Avec la deuxième phase du déconfinement qui a débuté hier 2 juin, sonne l’heure de la relance de l’économie, déjà entamée depuis le 11 mai pour nombre de secteurs, dont l’optique. Alors que Bruno Le Maire a encore réévalué les prévisions de récession pour 2020 (-11% du PIB), toutes les entreprises françaises s’interrogent sur les dispositifs qui vont succéder à la « perfusion » dont elles ont, pour une grande partie, bénéficié ces 3 derniers mois. Sans surprise, elles se sont endettées à des niveaux spectaculaires pendant toute cette période. Selon les dernières données économiques de la Banque de France, leur endettement total avoisinerait les 91 milliards €. Un montant colossal qui vient se substituer aux CA non réalisés et sécuriser, autant que faire se peut, les trésoreries.
La plupart des secteurs souhaitent des grands plans de relance qui n’interviendront pas avant les 2 derniers trimestres 2020. Et dans l’attente, l’intensité de la reprise qui se dessinera en juin, juillet et août, va être décisive. Selon les dernières remontées du terrain, dans notre secteur, le niveau d’activité retrouvé est satisfaisant pour le mois de mai. Mais la baisse de votre activité est brutale depuis janvier (-36%) et vos trésoreries ont beaucoup souffert. Ce qui place l’ensemble de la filière optique dans une situation inédite. Au point que les syndicats d’opticiens réclament auprès des pouvoirs publics des mesures d’urgence pour soutenir la relance de votre activité.
Parallèlement, un collectif de fabricants (19 sociétés de l’Hexagone représentant plus de 40 marques françaises et étrangères) a signé, la dernière semaine de mai, une campagne de communication dans Le Figaro. Son message à destination du grand public est clair : la crise sanitaire révèle à quel point la France a trop longtemps négligé son industrie.
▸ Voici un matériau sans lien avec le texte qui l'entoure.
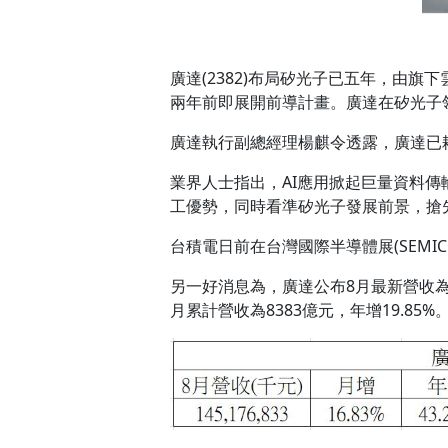
廣達(2382)布局矽光子已五年，由
兩年前即展開前導計畫。廣達在矽光子
廣達執行副總經理楊麒令透露，廣達已
業界人士指出，AI應用掀起巨量資料
工優勢，同時看準矽光子發展前景，搶
台積電日前在台灣國際半導體展(SEMICO
另一好消息為，廣達公布8月最新營收為14
月累計營收為8383億元，年增19.85%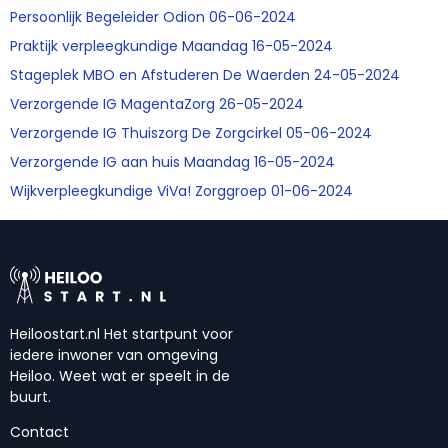
Persoonlijk Begeleider Odion 06-06-2024
Praktijk verpleegkundige Maandag 16-05-2024
Stageplek MBO en Afstuderen De Waerden 24-05-2024
Verzorgende IG MagentaZorg 26-05-2024
Verzorgende IG Thuiszorg De Zorgcirkel 05-06-2024
Verzorgende IG aan huis Maandag 16-05-2024
Wijkverpleegkundige ViVa! Zorggroep 01-06-2024
Heiloostart.nl Het startpunt voor
iedere inwoner van omgeving
Heiloo. Weet wat er speelt in de
buurt.
Contact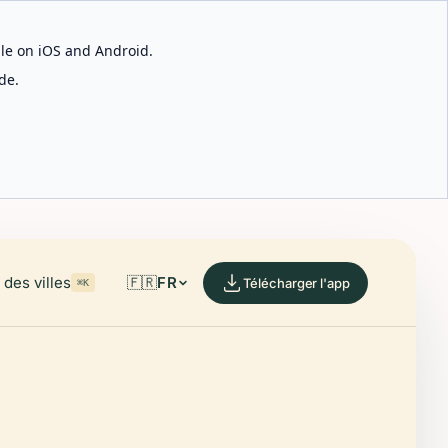
able on iOS and Android.
de.
des villes
🇫🇷
FR
Télécharger l'app
⌘K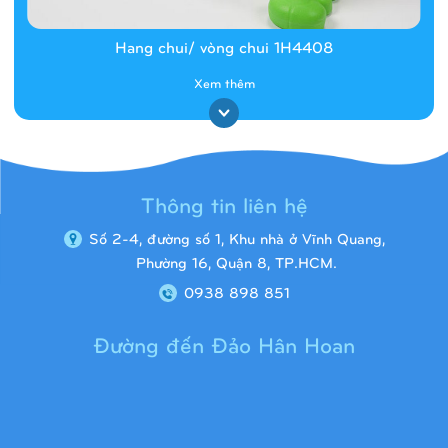
Hang chui/ vòng chui 1H4408
Xem thêm
Thông tin liên hệ
Số 2-4, đường số 1, Khu nhà ở Vĩnh Quang,
Phường 16, Quận 8, TP.HCM.
0938 898 851
Đường đến Đảo Hân Hoan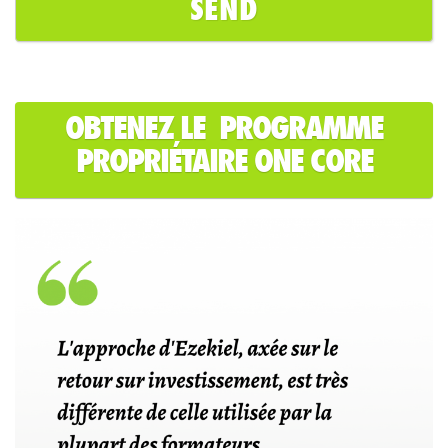
OBTENEZ LE PROGRAMME
PROPRIÉTAIRE ONE CORE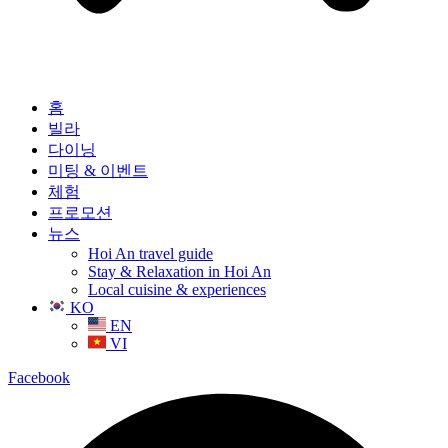
홈
빌라
다이닝
미팅 & 이벤트
체험
프로모션
뉴스
Hoi An travel guide
Stay & Relaxation in Hoi An
Local cuisine & experiences
KO
EN
VI
Facebook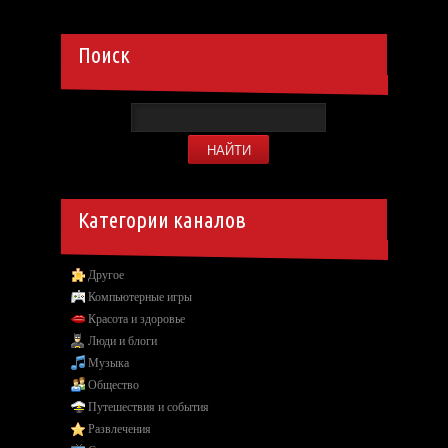
Поиск
Категории каналов
Другое
Компьютерные игры
Красота и здоровье
Люди и блоги
Музыка
Общество
Путешествия и события
Развлечения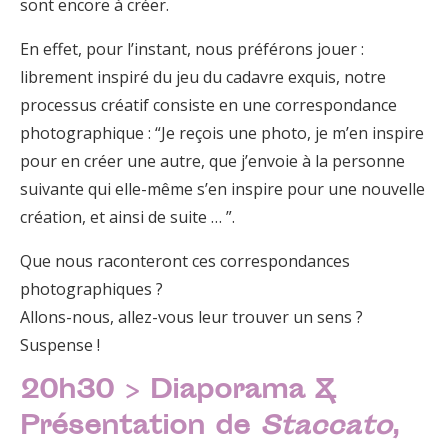
sont encore à créer.
En effet, pour l’instant, nous préférons jouer :
librement inspiré du jeu du cadavre exquis, notre
processus créatif consiste en une correspondance
photographique : “Je reçois une photo, je m’en inspire
pour en créer une autre, que j’envoie à la personne
suivante qui elle-même s’en inspire pour une nouvelle
création, et ainsi de suite … ”.
Que nous raconteront ces correspondances
photographiques ?
Allons-nous, allez-vous leur trouver un sens ?
Suspense !
20h30 > Diaporama &
Présentation de
Staccato
,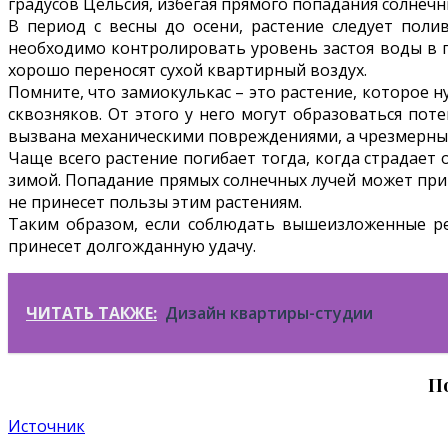
градусов Цельсия, избегая прямого попадания солнечн
В период с весны до осени, растение следует полив
необходимо контролировать уровень застоя воды в по
хорошо переносят сухой квартирный воздух.
Помните, что замиокулькас – это растение, которое н
сквозняков. От этого у него могут образоваться пот
вызвана механическими повреждениями, а чрезмерный
Чаще всего растение погибает тогда, когда страдает 
зимой. Попадание прямых солнечных лучей может приве
не принесет пользы этим растениям.
Таким образом, если соблюдать вышеизложенные ре
принесет долгожданную удачу.
ЧИТАТЬ ТАКЖЕ:
Дизайн квартиры-студии
П
Источник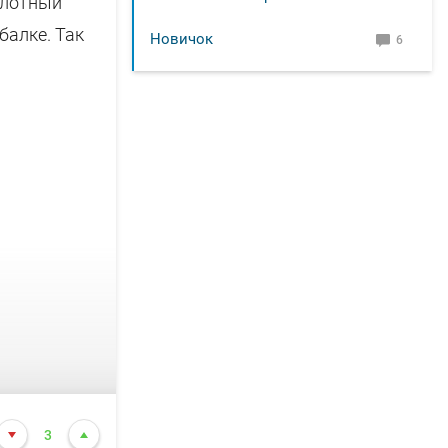
слотный
балке. Так
Новичок
6
3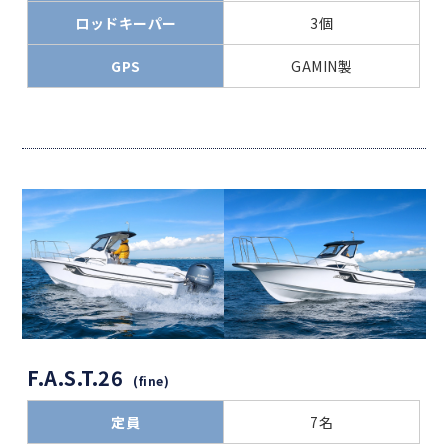
ロッドキーパー
3個
GPS
GAMIN製
F.A.S.T.26
(fine)
定員
7名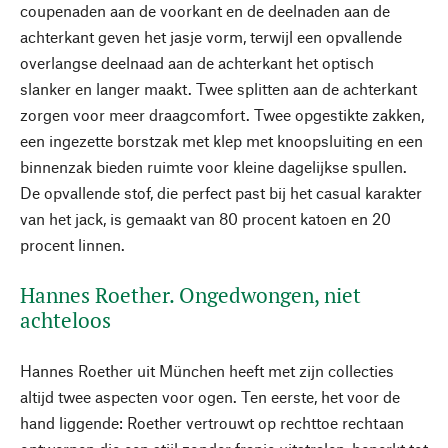
coupenaden aan de voorkant en de deelnaden aan de
achterkant geven het jasje vorm, terwijl een opvallende
overlangse deelnaad aan de achterkant het optisch
slanker en langer maakt. Twee splitten aan de achterkant
zorgen voor meer draagcomfort. Twee opgestikte zakken,
een ingezette borstzak met klep met knoopsluiting en een
binnenzak bieden ruimte voor kleine dagelijkse spullen.
De opvallende stof, die perfect past bij het casual karakter
van het jack, is gemaakt van 80 procent katoen en 20
procent linnen.
Hannes Roether. Ongedwongen, niet
achteloos
Hannes Roether uit München heeft met zijn collecties
altijd twee aspecten voor ogen. Ten eerste, het voor de
hand liggende: Roether vertrouwt op rechttoe rechtaan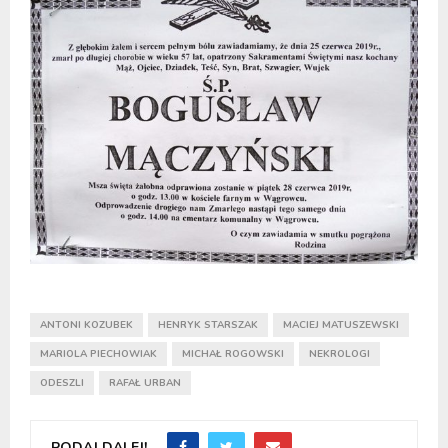
ANTONI KOZUBEK
HENRYK STARSZAK
MACIEJ MATUSZEWSKI
MARIOLA PIECHOWIAK
MICHAŁ ROGOWSKI
NEKROLOGI
ODESZLI
RAFAŁ URBAN
PODAJ DALEJ!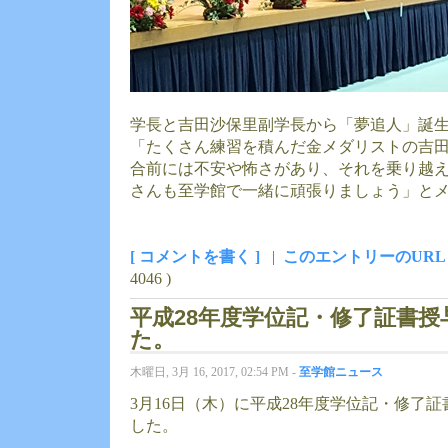
学長と吉田沙保里副学長から「夢追人」誕
「たくさん練習を積んだ金メダリストの吉
合前には不安や怖さがあり、それを乗り越
さんも至学館で一緒に頑張りましょう」と
[ コメントを書く ]
|
このエントリーのURL
4046 )
平成28年度学位記・修了証書
た。
木曜日, 3月 16, 2017, 02:54 PM -
至学館ニュース
3月16日（木）に平成28年度学位記・修了
した。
Or « avoir une industrie nationale est une question de survie pour notre planète et notre économie ». Et la condition pour que les commerces et l’emploi continuent d’exister. Un constat qui conduit à interpeller les pouvoirs publics et proposer 2 mesures concrètes pour défendre les lunettes fabriquées en France : rendre obligatoire la mention du pays de fabrication sur la monture, permettre aux Ocam une hausse du plafond de remboursement à 250 € (contre 100 € depuis la mise en œuvre du 100% Santé) pour les produits « français ». Une mesure qui ne coûterait pas un euro au budget de l’Etat et permettrait de créer plus de 10 000 emplois en 5 ans, selon le collectif.
Cette initiative rencontre légitimement l’aspiration des consommateurs, renforcée avec la crise sanitaire, d’acheter « local » et en toute transparence : selon un sondage Odoxa pour Comfluence*, 89% des Français sont favorables à une consommation de produits relocalisés en France, même si cela augmente leur coût. Et 93% appellent de leurs vœux la systématisation d’un label pour identifier les produits 100% made in France… ou made in Europe. Attirer l’attention des pouvoirs publics sur les difficultés des lunetiers fabricants dans l’Hexagone doit être, de ce point de vue, salué.
Pourtant, les 2 propositions du collectif risquent bien de rester lettre morte. Selon le droit européen, pour qu’un pays intra-communautaire rende obligatoire la mention made in sur un produit, il faut un accord des pays de l’UE (Union européenne) sur un règlement spécifique. C’est, certes, déjà le cas dans le textile ou l’alimentaire. Mais les pouvoirs publics l’ont refusé lors des négociations sur le devis normalisé, où seule figure la mention UE ou hors UE.
Quant à la hausse du plafond de remboursement des montures par les Ocam à 250 €, sa faisabilité demeure très hypothétique : la logique des gouvernements depuis bientôt 6 ans, et ce bien avant la mise en place du 100% Santé, conduit au contraire à sa baisse progressive. Au-delà, une telle mesure sous-entendrait qu’il faut « subventionner » à 100% l’achat d’une monture fabriquée en France. Ne vaudrait-il pas mieux que l’ensemble de la filière, fabricants comme opticiens, fassent œuvre de pédagogie auprès des porteurs pour expliquer, en toute transparence, la valeur des produits délivrés ? Si la situation d’urgence de la filière exige des mesures fortes, il n’est pas sûr qu’une énième réglementation vienne répondre à ses besoins et à la demande des consommateurs de plus de transparence.